On May 8, 2018, Google published a research blog post introducing Duplex, an AI system “for conducting natural conversations to carry out real-world tasks over the phone.” Demonstrated at the Google I/O conference, Duplex placed calls in a strikingly human-sounding voice to do narrow chores like booking a restaurant table or a hair-salon appointment, and the blog reported it could complete the majority of such calls “fully autonomously,” with human operators stepping in for hard cases.
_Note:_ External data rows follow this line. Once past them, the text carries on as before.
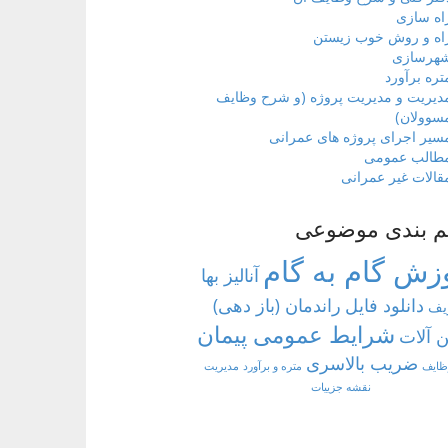
اه سازی
اه و روش خوب زیستن
هرسازی
تره برآورد
دیریت و مدیریت پروژه (و شرح وظایف
سوولان)
سیر اجرای پروژه های عمرانی
طالب عمومی
قالات غیر عمرانی
م بندی موضوعی
زش گام به گام
آنالیز بها
دانلود فایل
راندمان (باز دهی)
یف
شرایط عمومی پیمان
 آلات
ضریب بالاسری
ظایف
متره و برآورد
مدیریت
نقشه جزییات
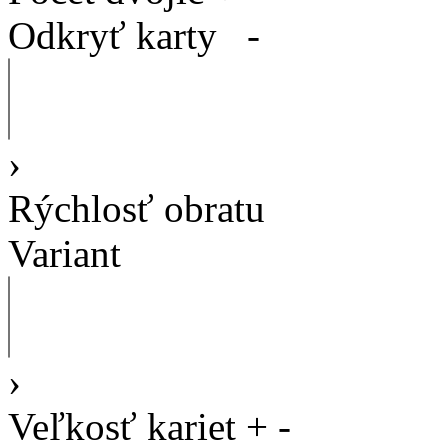
Odkryť karty
-
›
Rýchlosť obratu
Variant
›
Veľkosť kariet
+
-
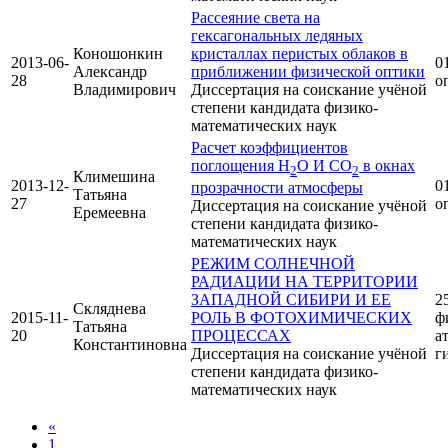
Рассеяние света на
гексагональных ледяных
Коношонкин
кристаллах перистых облаков в
2013-06-
01
Александр
приближении физической оптики
28
о
Владимирович
Диссертация на соискание учёной
степени кандидата физико-
математических наук
Расчет коэффициентов
поглощения Н
О И СО
в окнах
2
2
Климешина
2013-12-
01
прозрачности атмосферы
Татьяна
27
о
Диссертация на соискание учёной
Еремеевна
степени кандидата физико-
математических наук
РЕЖИМ СОЛНЕЧНОЙ
РАДИАЦИИ НА ТЕРРИТОРИИ
ЗАПАДНОЙ СИБИРИ И ЕЕ
25
Скляднева
2015-11-
РОЛЬ В ФОТОХИМИЧЕСКИХ
ф
Татьяна
20
ПРОЦЕССАХ
а
Константиновна
Диссертация на соискание учёной
г
степени кандидата физико-
математических наук
«
1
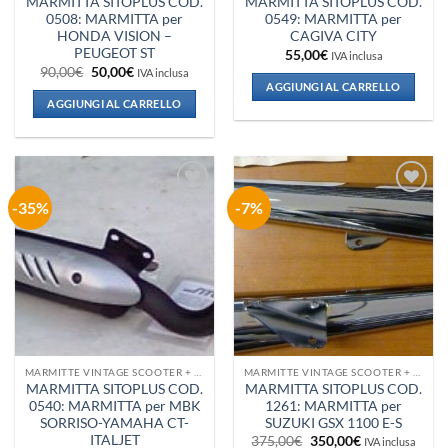
MARMITTA SITOPLUS COD.
MARMITTA SITOPLUS COD.
0508: MARMITTA per
0549: MARMITTA per
HONDA VISION –
CAGIVA CITY
PEUGEOT ST
55,00
€
IVA inclusa
Il
Il
90,00
€
50,00
€
IVA inclusa
prezzo
prezzo
AGGIUNGI AL CARRELLO
originale
attuale
AGGIUNGI AL CARRELLO
era:
è:
90,00€.
50,00€.
-35%
-7%
Aggiungi
Aggiungi
alla lista
alla lista
dei
dei
desideri
desideri
MARMITTE VINTAGE SCOOTER + VESPA + PIAGGIO
MARMITTE VINTAGE SCOOTER + VESPA + PIAGGIO
MARMITTA SITOPLUS COD.
MARMITTA SITOPLUS COD.
0540: MARMITTA per MBK
1261: MARMITTA per
SORRISO-YAMAHA CT-
SUZUKI GSX 1100 E-S
ITALJET
Il
Il
375,00
€
350,00
€
IVA inclusa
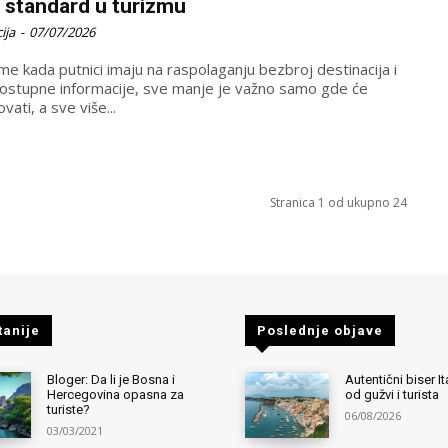
 standard u turizmu
ija
-
07/07/2026
me kada putnici imaju na raspolaganju bezbroj destinacija i
dostupne informacije, sve manje je važno samo gde će
vati, a sve više...
Stranica 1 od ukupno 24
tanije
Poslednje objave
Bloger: Da li je Bosna i
Autentični biser It
Hercegovina opasna za
od gužvi i turista
turiste?
06/08/2026
03/03/2021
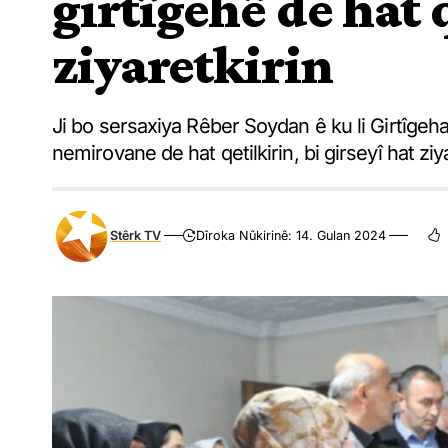
girtîgehê de hat 
ziyaretkirin
Ji bo sersaxiya Rêber Soydan ê ku li Girtîgeh
nemirovane de hat qetilkirin, bi girseyî hat ziya
Stêrk TV
Dîroka Nûkirinê: 14. Gulan 2024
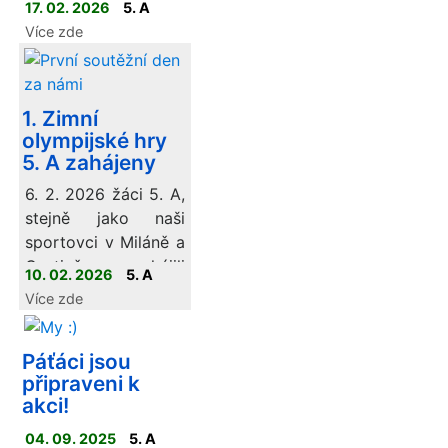
17. 02. 2026
5. A
po celé škole radost.
Více zde
1. Zimní
olympijské hry
5. A zahájeny
6. 2. 2026 žáci 5. A,
stejně jako naši
sportovci v Miláně a
Cortině, zahájili
10. 02. 2026
5. A
svoje 1. Zimní
Více zde
olympijské hry
(ZOH). I když nám
Páťáci jsou
momentálně schází
připraveni k
sněhová nadílka,
akci!
žáky to od
sportovního klání
04. 09. 2025
5. A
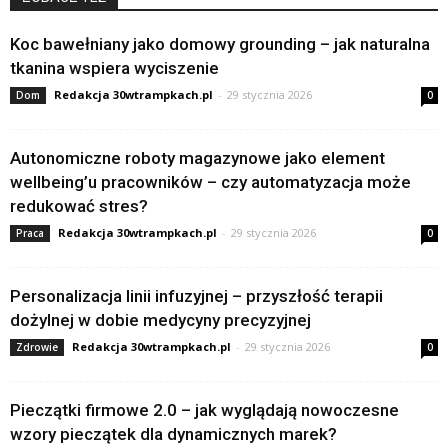
Koc bawełniany jako domowy grounding – jak naturalna
tkanina wspiera wyciszenie
Redakcja 30wtrampkach.pl
-
29 stycznia 2026
Dom
0
Autonomiczne roboty magazynowe jako element
wellbeing’u pracowników – czy automatyzacja może
redukować stres?
Redakcja 30wtrampkach.pl
-
29 stycznia 2026
Praca
0
Personalizacja linii infuzyjnej – przyszłość terapii
dożylnej w dobie medycyny precyzyjnej
Redakcja 30wtrampkach.pl
-
29 stycznia 2026
Zdrowie
0
Pieczątki firmowe 2.0 – jak wyglądają nowoczesne
wzory pieczątek dla dynamicznych marek?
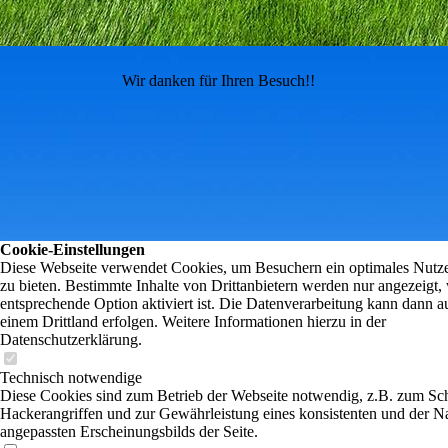
Wir danken für Ihren Besuch!!
Cookie-Einstellungen
Diese Webseite verwendet Cookies, um Besuchern ein optimales Nutze
zu bieten. Bestimmte Inhalte von Drittanbietern werden nur angezeigt,
entsprechende Option aktiviert ist. Die Datenverarbeitung kann dann a
einem Drittland erfolgen. Weitere Informationen hierzu in der
Datenschutzerklärung.
Technisch notwendige
Diese Cookies sind zum Betrieb der Webseite notwendig, z.B. zum Sc
Hackerangriffen und zur Gewährleistung eines konsistenten und der N
angepassten Erscheinungsbilds der Seite.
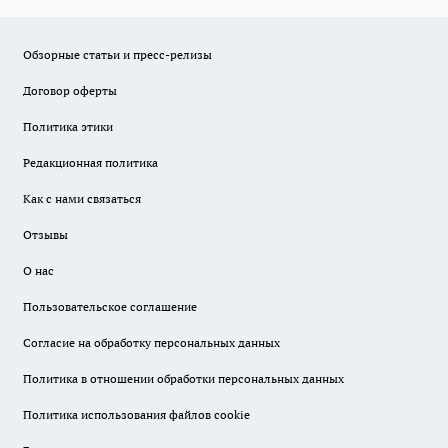
Обзорные статьи и пресс-релизы
Договор оферты
Политика этики
Редакционная политика
Как с нами связаться
Отзывы
О нас
Пользовательское соглашение
Согласие на обработку персональных данных
Политика в отношении обработки персональных данных
Политика использования файлов cookie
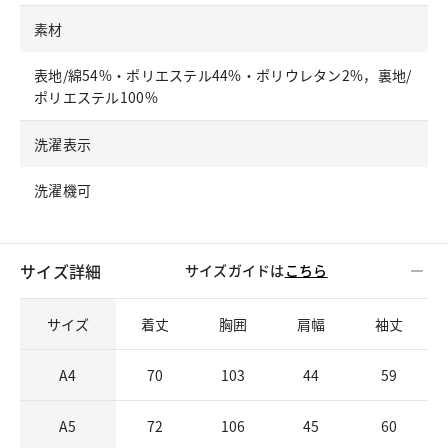
素材
表地/綿54%・ポリエステル44%・ポリウレタン2%，裏地/
ポリエステル100%
洗濯表示
洗濯機可
サイズ詳細
サイズガイドは
こちら
サイズ
着丈
胸囲
肩幅
袖丈
A4
70
103
44
59
A5
72
106
45
60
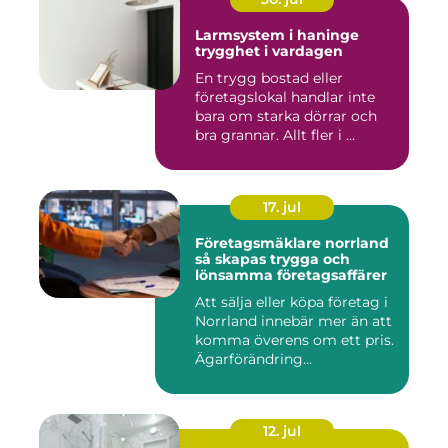
Larmsystem i haninge
trygghet i vardagen
En trygg bostad eller
företagslokal handlar inte
bara om starka dörrar och
bra grannar. Allt fler i ...
17. jul
Företagsmäklare norrland
så skapas trygga och
lönsamma företagsaffärer
Att sälja eller köpa företag i
Norrland innebär mer än att
komma överens om ett pris.
Ägarförändring...
12. jul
The blog explains the tricks that made it sound human. The system combined concatenative text-to-speech with neural synthesis engines (Tacotron and WaveNet) to control intonation, and it deliberately inserted speech disfluencies, the “hmm” and “uh” sounds people make, to signal that it was processing and to make the conversation feel natural. It even managed latency on purpose, answering simple turns quickly but adding a beat of delay before more complex replies. Crucially, Google noted that Duplex worked only because it was constrained to closed domains narrow enough to train deeply; it could not hold a general conversation.

The demo astonished audiences and immediately raised an ethical question: the AI had not disclosed that it was a machine. After public criticism, Google said Duplex would identify itself and tell people the call might be recorded, and the feature rolled out cautiously in a few U.S. cities.

For a business reader, Duplex marked a turning point where synthetic voices became good enough to fool people in real conversations, forcing the question of when an AI must announce itself, an issue now central to how automated calling and customer service are regulated and perceived.